De hecho, en los últimos 10 años, la industria de los robots sexuales ha dejado de ser algo extraño. En Barcelona, por ejemplo, se inauguró el primer burdel de muñecas sexuales, mientras que las empresas asiáticas que fabrican 'robots de consuelo' ganan hasta 150.000 dólares al mes.
Aunque se trata de una tecnología aún incipiente, los robots sexuales ya están programados con inteligencia artificial y están equipados con sensores corporales que responden al tacto. Incluso se pueden personalizar para que se parezcan a la persona deseada: un ex o un amor platónico.
Ya existen robots sexuales capaces de realizar hasta 50 posiciones automáticas; otros cuentan incluso con habilidades conversacionales. Además, se espera que entrada la década de 2020 los robots sexuales ya puedan adquirir habilidades de paseo, para ser incluidos como acompañantes en eventos sociales.
En abril de 2017, un ingeniero chino de inteligencia artificial, Zheng Jiajia, de 31 años, se casó con un robot que él mismo construyó después de no haber encontrado una esposa humana.

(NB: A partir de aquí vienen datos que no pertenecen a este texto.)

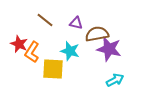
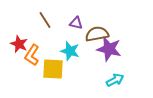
brown line: rotated 18 degrees clockwise
orange L-shape: moved 3 px down
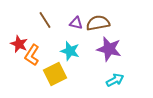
brown semicircle: moved 1 px right, 11 px up
yellow square: moved 2 px right, 5 px down; rotated 30 degrees counterclockwise
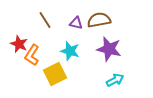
brown semicircle: moved 1 px right, 3 px up
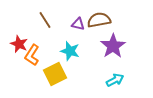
purple triangle: moved 2 px right, 1 px down
purple star: moved 4 px right, 3 px up; rotated 25 degrees clockwise
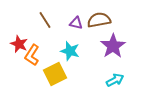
purple triangle: moved 2 px left, 1 px up
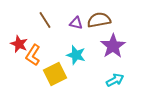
cyan star: moved 6 px right, 4 px down
orange L-shape: moved 1 px right
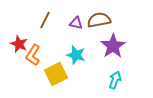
brown line: rotated 60 degrees clockwise
yellow square: moved 1 px right
cyan arrow: rotated 42 degrees counterclockwise
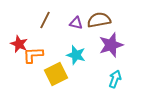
purple star: moved 2 px left, 1 px up; rotated 15 degrees clockwise
orange L-shape: rotated 55 degrees clockwise
cyan arrow: moved 1 px up
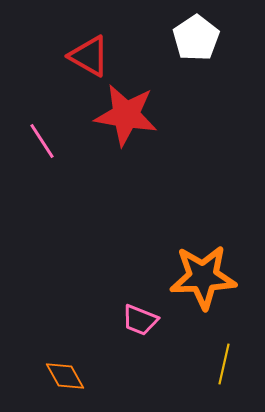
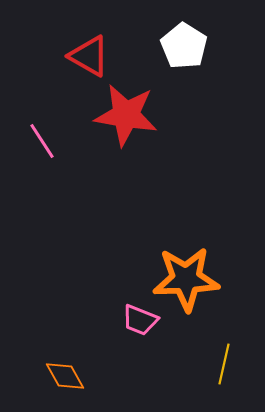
white pentagon: moved 12 px left, 8 px down; rotated 6 degrees counterclockwise
orange star: moved 17 px left, 2 px down
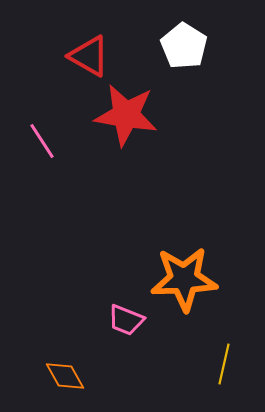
orange star: moved 2 px left
pink trapezoid: moved 14 px left
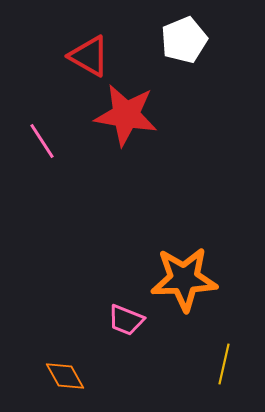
white pentagon: moved 6 px up; rotated 18 degrees clockwise
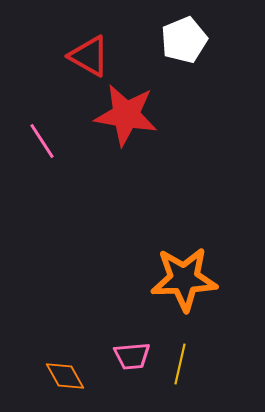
pink trapezoid: moved 6 px right, 36 px down; rotated 27 degrees counterclockwise
yellow line: moved 44 px left
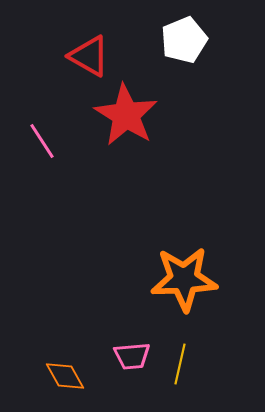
red star: rotated 22 degrees clockwise
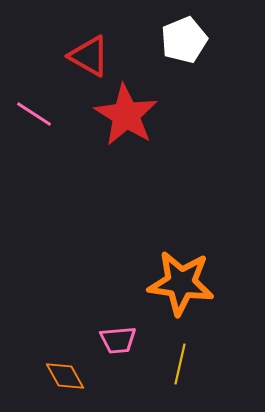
pink line: moved 8 px left, 27 px up; rotated 24 degrees counterclockwise
orange star: moved 3 px left, 4 px down; rotated 10 degrees clockwise
pink trapezoid: moved 14 px left, 16 px up
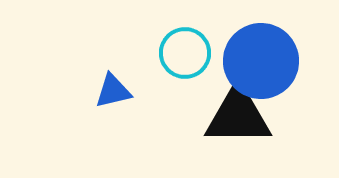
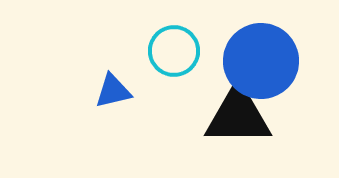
cyan circle: moved 11 px left, 2 px up
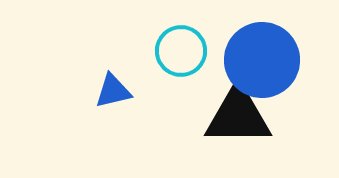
cyan circle: moved 7 px right
blue circle: moved 1 px right, 1 px up
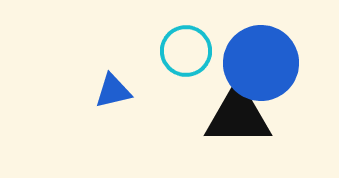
cyan circle: moved 5 px right
blue circle: moved 1 px left, 3 px down
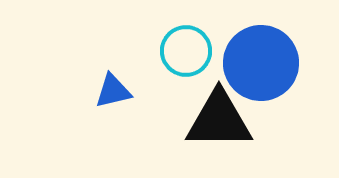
black triangle: moved 19 px left, 4 px down
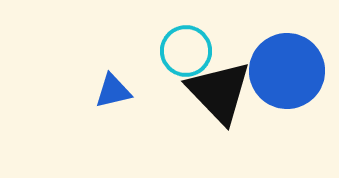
blue circle: moved 26 px right, 8 px down
black triangle: moved 28 px up; rotated 46 degrees clockwise
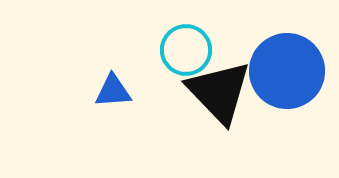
cyan circle: moved 1 px up
blue triangle: rotated 9 degrees clockwise
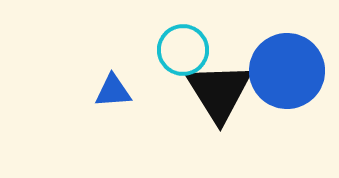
cyan circle: moved 3 px left
black triangle: rotated 12 degrees clockwise
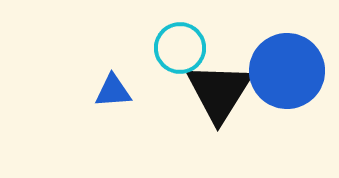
cyan circle: moved 3 px left, 2 px up
black triangle: rotated 4 degrees clockwise
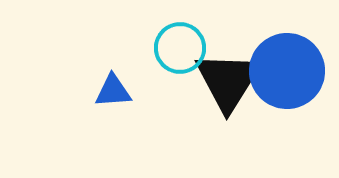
black triangle: moved 9 px right, 11 px up
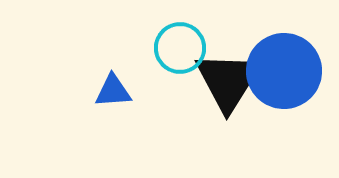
blue circle: moved 3 px left
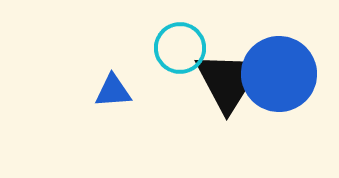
blue circle: moved 5 px left, 3 px down
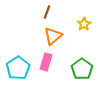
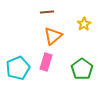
brown line: rotated 64 degrees clockwise
cyan pentagon: rotated 10 degrees clockwise
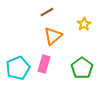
brown line: rotated 24 degrees counterclockwise
pink rectangle: moved 2 px left, 2 px down
green pentagon: moved 1 px up
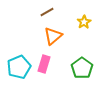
yellow star: moved 2 px up
cyan pentagon: moved 1 px right, 1 px up
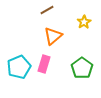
brown line: moved 2 px up
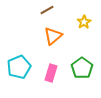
pink rectangle: moved 7 px right, 9 px down
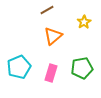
green pentagon: rotated 25 degrees clockwise
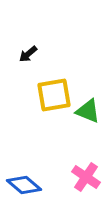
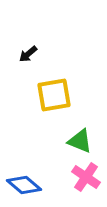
green triangle: moved 8 px left, 30 px down
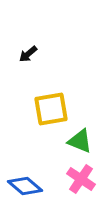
yellow square: moved 3 px left, 14 px down
pink cross: moved 5 px left, 2 px down
blue diamond: moved 1 px right, 1 px down
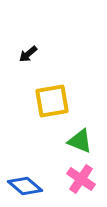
yellow square: moved 1 px right, 8 px up
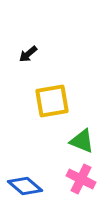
green triangle: moved 2 px right
pink cross: rotated 8 degrees counterclockwise
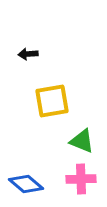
black arrow: rotated 36 degrees clockwise
pink cross: rotated 28 degrees counterclockwise
blue diamond: moved 1 px right, 2 px up
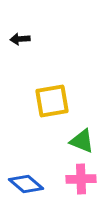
black arrow: moved 8 px left, 15 px up
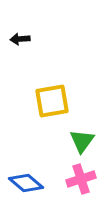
green triangle: rotated 44 degrees clockwise
pink cross: rotated 16 degrees counterclockwise
blue diamond: moved 1 px up
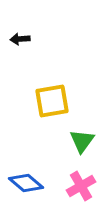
pink cross: moved 7 px down; rotated 12 degrees counterclockwise
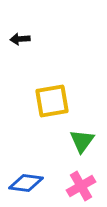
blue diamond: rotated 32 degrees counterclockwise
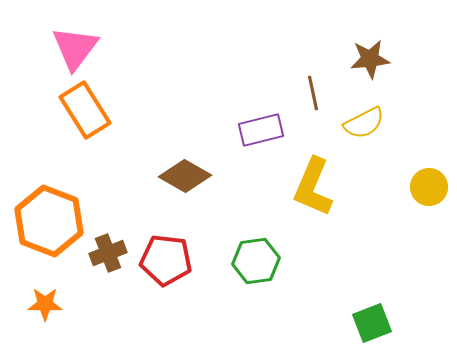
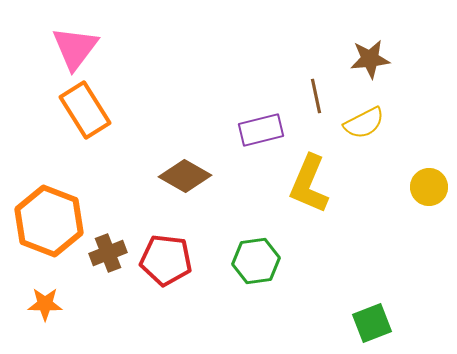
brown line: moved 3 px right, 3 px down
yellow L-shape: moved 4 px left, 3 px up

Sin embargo, debe saber que los digisexuales, no solo se fijarán en robots y disfrutarán de tener sexo con ellos, también formarán intensas conexiones con sus asistentes personales como Siri de Apple y la pornografía en 360 grados que ya es popular en la red. En la medida en que la demanda por robots con capacidades de simulación emocional crezca, también aumentará la oferta de productos diseñados con este fin, auguran los especialistas.
Ya hay polémica:
Los robots sexuales ofrecerán a sus amantes la oportunidad de vivir cualquier fantasía, sin importar qué tan enferma o inquietante sea. Ya hay una robot sexual llamada ‘Frigid Farrah’ que permite a los hombres simular una violación diciendo ‘no’ cuando alguien la toca.
Uno de los autores del informe de la Fundación para la Robótica Responsable, Noel Sharkey, lo ha justificado diciendo que es mejor violar robots que violar a personas reales. Mientras que Laura Bates, activista y fundadora del proyecto Everyday Sexism, cree que esto solo alentará más a los violadores.
Según Bates, dotar de esta función a las robots sexuales solo sugiere que la violencia masculina contra las mujeres es innata e inevitable, y solo puede mitigarse, no prevenirse.
“ No solo es insultante, cambia por completo la responsabilidad de enfrentar estos crímenes, al tiempo que crea impunidad para los perpetradores. Hacer que tal solución esté disponible es arriesgarse a normalizar la violación dándole una cara públicamente aceptable”, afirmó a NY Times.